## Prompt
Keep every line in which "href" occurs and drop the rest of the data.
:: Exercise materials ::
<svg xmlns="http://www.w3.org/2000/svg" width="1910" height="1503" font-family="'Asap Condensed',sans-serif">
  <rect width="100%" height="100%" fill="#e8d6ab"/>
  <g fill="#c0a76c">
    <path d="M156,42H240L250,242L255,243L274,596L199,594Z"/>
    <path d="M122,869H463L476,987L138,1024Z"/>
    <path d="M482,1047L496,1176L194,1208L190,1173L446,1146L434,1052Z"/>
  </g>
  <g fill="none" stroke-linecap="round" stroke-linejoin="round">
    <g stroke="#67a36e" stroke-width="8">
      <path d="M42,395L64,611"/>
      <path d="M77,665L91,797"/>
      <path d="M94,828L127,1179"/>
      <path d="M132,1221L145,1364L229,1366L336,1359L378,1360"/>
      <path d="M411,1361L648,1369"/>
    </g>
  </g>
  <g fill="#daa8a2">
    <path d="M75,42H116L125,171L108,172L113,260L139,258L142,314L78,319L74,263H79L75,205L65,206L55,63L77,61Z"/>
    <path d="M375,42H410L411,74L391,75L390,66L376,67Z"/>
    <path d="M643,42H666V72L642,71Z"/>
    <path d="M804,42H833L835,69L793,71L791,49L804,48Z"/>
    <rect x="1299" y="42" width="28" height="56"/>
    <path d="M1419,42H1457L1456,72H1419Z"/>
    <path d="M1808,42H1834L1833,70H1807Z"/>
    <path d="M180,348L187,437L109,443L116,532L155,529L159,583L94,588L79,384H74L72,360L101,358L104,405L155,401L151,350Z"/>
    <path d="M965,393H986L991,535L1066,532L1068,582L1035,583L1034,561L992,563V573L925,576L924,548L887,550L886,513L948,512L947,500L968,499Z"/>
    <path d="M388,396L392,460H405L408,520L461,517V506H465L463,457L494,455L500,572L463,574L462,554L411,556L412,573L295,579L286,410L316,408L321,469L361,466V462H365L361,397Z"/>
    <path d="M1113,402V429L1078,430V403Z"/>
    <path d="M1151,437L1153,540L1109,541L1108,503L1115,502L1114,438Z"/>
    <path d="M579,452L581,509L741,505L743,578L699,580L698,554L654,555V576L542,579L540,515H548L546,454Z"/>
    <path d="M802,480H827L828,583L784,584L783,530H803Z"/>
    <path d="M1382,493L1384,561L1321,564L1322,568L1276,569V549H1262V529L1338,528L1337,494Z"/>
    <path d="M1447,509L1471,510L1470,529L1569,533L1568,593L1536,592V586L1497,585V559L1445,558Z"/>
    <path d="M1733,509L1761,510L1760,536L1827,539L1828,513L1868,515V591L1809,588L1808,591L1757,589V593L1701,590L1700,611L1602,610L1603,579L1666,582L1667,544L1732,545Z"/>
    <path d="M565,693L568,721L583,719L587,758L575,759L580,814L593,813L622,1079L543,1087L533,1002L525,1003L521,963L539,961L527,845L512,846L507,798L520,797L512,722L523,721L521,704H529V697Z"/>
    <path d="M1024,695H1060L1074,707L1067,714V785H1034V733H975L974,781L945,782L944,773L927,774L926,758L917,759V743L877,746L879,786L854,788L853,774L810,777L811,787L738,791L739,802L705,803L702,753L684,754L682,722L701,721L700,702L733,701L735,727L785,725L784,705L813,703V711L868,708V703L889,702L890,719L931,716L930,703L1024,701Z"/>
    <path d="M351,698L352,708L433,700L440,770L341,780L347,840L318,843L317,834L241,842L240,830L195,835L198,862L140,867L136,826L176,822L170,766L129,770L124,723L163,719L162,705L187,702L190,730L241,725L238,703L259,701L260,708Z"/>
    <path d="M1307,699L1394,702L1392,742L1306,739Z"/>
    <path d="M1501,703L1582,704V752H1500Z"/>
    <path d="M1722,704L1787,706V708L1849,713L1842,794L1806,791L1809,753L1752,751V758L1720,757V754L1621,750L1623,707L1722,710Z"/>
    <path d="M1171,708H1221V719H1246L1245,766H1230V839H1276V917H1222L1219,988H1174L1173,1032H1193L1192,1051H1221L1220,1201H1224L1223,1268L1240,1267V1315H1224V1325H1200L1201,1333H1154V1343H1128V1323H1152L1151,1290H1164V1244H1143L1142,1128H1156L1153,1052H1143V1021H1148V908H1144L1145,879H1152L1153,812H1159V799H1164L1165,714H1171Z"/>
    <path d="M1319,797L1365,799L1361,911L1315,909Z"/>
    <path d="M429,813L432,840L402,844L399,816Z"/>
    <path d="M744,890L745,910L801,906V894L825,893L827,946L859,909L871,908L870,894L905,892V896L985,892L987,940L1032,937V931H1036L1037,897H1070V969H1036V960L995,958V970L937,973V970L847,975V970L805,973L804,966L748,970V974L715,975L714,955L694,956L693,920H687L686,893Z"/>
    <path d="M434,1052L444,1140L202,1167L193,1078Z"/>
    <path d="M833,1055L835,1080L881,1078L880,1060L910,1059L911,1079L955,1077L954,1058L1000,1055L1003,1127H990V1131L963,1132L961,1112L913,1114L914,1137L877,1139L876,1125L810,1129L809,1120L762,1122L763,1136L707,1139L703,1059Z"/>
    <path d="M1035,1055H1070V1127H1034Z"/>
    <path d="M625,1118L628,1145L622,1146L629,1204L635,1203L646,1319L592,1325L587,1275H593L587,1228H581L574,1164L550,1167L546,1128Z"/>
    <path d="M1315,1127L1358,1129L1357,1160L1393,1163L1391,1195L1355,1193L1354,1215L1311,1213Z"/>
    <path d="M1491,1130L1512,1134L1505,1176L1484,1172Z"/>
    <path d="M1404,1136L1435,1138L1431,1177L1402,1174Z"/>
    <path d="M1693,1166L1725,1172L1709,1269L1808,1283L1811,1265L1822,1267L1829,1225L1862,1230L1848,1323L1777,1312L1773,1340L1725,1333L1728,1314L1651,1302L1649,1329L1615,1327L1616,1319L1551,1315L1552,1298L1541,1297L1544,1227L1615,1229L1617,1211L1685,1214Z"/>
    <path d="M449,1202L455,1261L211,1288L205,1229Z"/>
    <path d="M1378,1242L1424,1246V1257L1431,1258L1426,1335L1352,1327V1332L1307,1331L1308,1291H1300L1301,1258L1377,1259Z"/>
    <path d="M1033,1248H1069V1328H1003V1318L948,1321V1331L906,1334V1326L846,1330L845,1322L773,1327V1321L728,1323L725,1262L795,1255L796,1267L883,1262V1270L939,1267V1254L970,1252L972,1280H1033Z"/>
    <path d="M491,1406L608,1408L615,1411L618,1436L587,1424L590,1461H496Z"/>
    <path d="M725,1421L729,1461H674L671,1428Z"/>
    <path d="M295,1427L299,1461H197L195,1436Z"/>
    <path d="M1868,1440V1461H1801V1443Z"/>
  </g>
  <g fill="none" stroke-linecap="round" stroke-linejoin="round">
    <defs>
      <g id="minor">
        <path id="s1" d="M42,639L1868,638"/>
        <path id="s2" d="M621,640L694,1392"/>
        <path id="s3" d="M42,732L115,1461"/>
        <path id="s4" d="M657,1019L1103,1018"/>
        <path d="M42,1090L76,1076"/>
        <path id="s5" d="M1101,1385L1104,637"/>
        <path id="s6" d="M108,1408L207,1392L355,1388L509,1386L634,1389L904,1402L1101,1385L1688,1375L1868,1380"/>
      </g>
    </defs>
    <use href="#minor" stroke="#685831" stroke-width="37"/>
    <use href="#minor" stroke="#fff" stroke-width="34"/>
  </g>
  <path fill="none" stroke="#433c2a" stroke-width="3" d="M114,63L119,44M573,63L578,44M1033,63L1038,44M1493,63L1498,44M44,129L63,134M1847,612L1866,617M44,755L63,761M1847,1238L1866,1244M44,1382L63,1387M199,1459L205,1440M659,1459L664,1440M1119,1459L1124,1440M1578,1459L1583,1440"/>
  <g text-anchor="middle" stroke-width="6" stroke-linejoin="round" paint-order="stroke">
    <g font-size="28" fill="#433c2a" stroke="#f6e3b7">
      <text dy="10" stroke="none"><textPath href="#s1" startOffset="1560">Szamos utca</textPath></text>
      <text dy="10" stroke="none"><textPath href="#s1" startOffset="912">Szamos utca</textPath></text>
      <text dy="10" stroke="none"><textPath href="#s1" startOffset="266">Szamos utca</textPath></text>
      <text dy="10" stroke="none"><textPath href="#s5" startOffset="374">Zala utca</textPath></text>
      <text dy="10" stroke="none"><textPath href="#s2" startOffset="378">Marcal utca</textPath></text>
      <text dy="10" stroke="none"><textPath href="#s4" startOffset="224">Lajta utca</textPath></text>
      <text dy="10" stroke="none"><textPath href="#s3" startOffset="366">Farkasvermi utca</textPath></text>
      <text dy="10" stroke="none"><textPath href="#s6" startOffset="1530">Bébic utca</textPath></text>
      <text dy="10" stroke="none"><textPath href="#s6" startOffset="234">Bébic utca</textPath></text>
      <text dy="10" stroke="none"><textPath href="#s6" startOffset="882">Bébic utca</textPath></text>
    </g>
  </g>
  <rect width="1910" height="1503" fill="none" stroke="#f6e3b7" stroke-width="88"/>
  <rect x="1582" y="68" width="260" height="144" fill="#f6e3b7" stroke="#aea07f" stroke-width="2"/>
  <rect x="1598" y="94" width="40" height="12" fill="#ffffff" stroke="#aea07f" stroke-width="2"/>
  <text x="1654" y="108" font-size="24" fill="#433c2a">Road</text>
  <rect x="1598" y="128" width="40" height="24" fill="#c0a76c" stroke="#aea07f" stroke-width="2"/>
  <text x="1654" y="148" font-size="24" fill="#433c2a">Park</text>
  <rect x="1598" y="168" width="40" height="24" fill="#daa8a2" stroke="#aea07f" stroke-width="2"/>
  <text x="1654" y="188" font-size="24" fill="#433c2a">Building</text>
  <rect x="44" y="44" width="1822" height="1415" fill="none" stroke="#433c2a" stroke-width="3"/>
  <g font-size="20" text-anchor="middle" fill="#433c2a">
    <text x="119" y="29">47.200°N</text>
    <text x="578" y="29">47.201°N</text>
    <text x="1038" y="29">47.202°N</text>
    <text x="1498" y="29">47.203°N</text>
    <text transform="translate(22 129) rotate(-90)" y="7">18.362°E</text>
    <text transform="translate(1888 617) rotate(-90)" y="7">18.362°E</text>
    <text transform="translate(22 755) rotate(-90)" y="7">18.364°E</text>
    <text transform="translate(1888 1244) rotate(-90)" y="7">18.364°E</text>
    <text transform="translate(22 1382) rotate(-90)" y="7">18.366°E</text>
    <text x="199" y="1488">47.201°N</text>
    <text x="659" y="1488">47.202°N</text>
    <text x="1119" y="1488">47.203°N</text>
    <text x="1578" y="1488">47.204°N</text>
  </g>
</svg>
:::
## Result of this task
    <use href="#minor" stroke="#685831" stroke-width="37"/>
    <use href="#minor" stroke="#fff" stroke-width="34"/>
      <text dy="10" stroke="none"><textPath href="#s1" startOffset="1560">Szamos utca</textPath></text>
      <text dy="10" stroke="none"><textPath href="#s1" startOffset="912">Szamos utca</textPath></text>
      <text dy="10" stroke="none"><textPath href="#s1" startOffset="266">Szamos utca</textPath></text>
      <text dy="10" stroke="none"><textPath href="#s5" startOffset="374">Zala utca</textPath></text>
      <text dy="10" stroke="none"><textPath href="#s2" startOffset="378">Marcal utca</textPath></text>
      <text dy="10" stroke="none"><textPath href="#s4" startOffset="224">Lajta utca</textPath></text>
      <text dy="10" stroke="none"><textPath href="#s3" startOffset="366">Farkasvermi utca</textPath></text>
      <text dy="10" stroke="none"><textPath href="#s6" startOffset="1530">Bébic utca</textPath></text>
      <text dy="10" stroke="none"><textPath href="#s6" startOffset="234">Bébic utca</textPath></text>
      <text dy="10" stroke="none"><textPath href="#s6" startOffset="882">Bébic utca</textPath></text>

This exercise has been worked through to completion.